Data supplied Start Marker

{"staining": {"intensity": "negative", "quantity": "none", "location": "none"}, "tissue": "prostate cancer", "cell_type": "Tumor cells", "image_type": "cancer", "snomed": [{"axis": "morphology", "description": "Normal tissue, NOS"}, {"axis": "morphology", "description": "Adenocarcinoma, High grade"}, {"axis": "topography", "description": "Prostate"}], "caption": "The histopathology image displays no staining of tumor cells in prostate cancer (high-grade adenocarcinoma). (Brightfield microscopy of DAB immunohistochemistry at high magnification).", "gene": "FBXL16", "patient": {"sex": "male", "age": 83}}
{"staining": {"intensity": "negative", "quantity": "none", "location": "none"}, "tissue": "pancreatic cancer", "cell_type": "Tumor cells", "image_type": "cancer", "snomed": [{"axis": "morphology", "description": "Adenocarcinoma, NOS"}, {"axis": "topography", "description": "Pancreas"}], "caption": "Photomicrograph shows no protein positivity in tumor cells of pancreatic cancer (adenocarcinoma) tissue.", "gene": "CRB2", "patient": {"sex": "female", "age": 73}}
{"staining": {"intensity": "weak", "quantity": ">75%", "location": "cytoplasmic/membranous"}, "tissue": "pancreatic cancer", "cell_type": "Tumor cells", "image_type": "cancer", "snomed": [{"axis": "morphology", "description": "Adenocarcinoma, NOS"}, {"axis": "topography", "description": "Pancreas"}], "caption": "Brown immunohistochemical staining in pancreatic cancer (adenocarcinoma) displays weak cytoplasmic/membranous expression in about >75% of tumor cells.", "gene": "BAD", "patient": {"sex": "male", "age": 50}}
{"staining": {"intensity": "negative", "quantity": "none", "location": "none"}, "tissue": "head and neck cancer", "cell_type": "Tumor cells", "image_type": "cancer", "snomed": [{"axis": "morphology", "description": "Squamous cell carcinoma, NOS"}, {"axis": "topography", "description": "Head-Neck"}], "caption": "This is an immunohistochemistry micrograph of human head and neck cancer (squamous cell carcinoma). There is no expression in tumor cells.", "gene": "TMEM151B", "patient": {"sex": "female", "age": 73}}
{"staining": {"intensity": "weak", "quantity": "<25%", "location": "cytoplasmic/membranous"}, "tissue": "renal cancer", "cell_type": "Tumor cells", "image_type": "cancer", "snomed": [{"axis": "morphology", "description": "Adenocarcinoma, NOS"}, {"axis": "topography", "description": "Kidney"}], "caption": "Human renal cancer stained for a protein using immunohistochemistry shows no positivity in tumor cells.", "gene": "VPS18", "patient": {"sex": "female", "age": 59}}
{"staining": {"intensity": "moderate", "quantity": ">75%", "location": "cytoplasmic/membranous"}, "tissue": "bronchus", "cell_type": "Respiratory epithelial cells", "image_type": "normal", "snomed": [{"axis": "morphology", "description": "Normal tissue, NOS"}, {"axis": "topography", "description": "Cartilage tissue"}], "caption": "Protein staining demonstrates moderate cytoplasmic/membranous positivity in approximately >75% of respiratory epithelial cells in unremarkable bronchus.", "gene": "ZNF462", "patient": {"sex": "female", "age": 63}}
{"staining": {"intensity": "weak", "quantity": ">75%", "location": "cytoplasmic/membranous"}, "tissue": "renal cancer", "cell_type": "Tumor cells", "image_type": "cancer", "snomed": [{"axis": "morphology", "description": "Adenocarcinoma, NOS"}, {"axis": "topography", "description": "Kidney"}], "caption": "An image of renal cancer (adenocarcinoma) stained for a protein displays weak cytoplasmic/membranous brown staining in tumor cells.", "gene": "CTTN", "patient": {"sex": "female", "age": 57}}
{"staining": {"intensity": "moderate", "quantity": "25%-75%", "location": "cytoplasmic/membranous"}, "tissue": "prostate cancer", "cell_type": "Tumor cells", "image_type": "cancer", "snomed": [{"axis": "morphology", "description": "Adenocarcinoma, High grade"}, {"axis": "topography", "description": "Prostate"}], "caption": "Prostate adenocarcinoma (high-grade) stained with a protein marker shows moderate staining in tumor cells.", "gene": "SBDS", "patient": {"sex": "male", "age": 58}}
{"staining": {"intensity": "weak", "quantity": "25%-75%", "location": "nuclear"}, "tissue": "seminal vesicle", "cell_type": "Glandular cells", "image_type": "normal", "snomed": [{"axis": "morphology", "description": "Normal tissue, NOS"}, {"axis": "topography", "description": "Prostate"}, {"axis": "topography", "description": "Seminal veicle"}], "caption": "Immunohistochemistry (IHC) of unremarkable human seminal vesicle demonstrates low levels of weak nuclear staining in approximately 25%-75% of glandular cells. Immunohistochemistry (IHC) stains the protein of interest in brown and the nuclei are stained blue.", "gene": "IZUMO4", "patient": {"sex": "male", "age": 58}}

Data supplied End Marker

**Exercise directions:** With both ends included, please retype exactly the lines from the line containing "staining demonstrates moderate" to the final line of the data.

**Task solution:**
{"staining": {"intensity": "moderate", "quantity": ">75%", "location": "cytoplasmic/membranous"}, "tissue": "bronchus", "cell_type": "Respiratory epithelial cells", "image_type": "normal", "snomed": [{"axis": "morphology", "description": "Normal tissue, NOS"}, {"axis": "topography", "description": "Cartilage tissue"}], "caption": "Protein staining demonstrates moderate cytoplasmic/membranous positivity in approximately >75% of respiratory epithelial cells in unremarkable bronchus.", "gene": "ZNF462", "patient": {"sex": "female", "age": 63}}
{"staining": {"intensity": "weak", "quantity": ">75%", "location": "cytoplasmic/membranous"}, "tissue": "renal cancer", "cell_type": "Tumor cells", "image_type": "cancer", "snomed": [{"axis": "morphology", "description": "Adenocarcinoma, NOS"}, {"axis": "topography", "description": "Kidney"}], "caption": "An image of renal cancer (adenocarcinoma) stained for a protein displays weak cytoplasmic/membranous brown staining in tumor cells.", "gene": "CTTN", "patient": {"sex": "female", "age": 57}}
{"staining": {"intensity": "moderate", "quantity": "25%-75%", "location": "cytoplasmic/membranous"}, "tissue": "prostate cancer", "cell_type": "Tumor cells", "image_type": "cancer", "snomed": [{"axis": "morphology", "description": "Adenocarcinoma, High grade"}, {"axis": "topography", "description": "Prostate"}], "caption": "Prostate adenocarcinoma (high-grade) stained with a protein marker shows moderate staining in tumor cells.", "gene": "SBDS", "patient": {"sex": "male", "age": 58}}
{"staining": {"intensity": "weak", "quantity": "25%-75%", "location": "nuclear"}, "tissue": "seminal vesicle", "cell_type": "Glandular cells", "image_type": "normal", "snomed": [{"axis": "morphology", "description": "Normal tissue, NOS"}, {"axis": "topography", "description": "Prostate"}, {"axis": "topography", "description": "Seminal veicle"}], "caption": "Immunohistochemistry (IHC) of unremarkable human seminal vesicle demonstrates low levels of weak nuclear staining in approximately 25%-75% of glandular cells. Immunohistochemistry (IHC) stains the protein of interest in brown and the nuclei are stained blue.", "gene": "IZUMO4", "patient": {"sex": "male", "age": 58}}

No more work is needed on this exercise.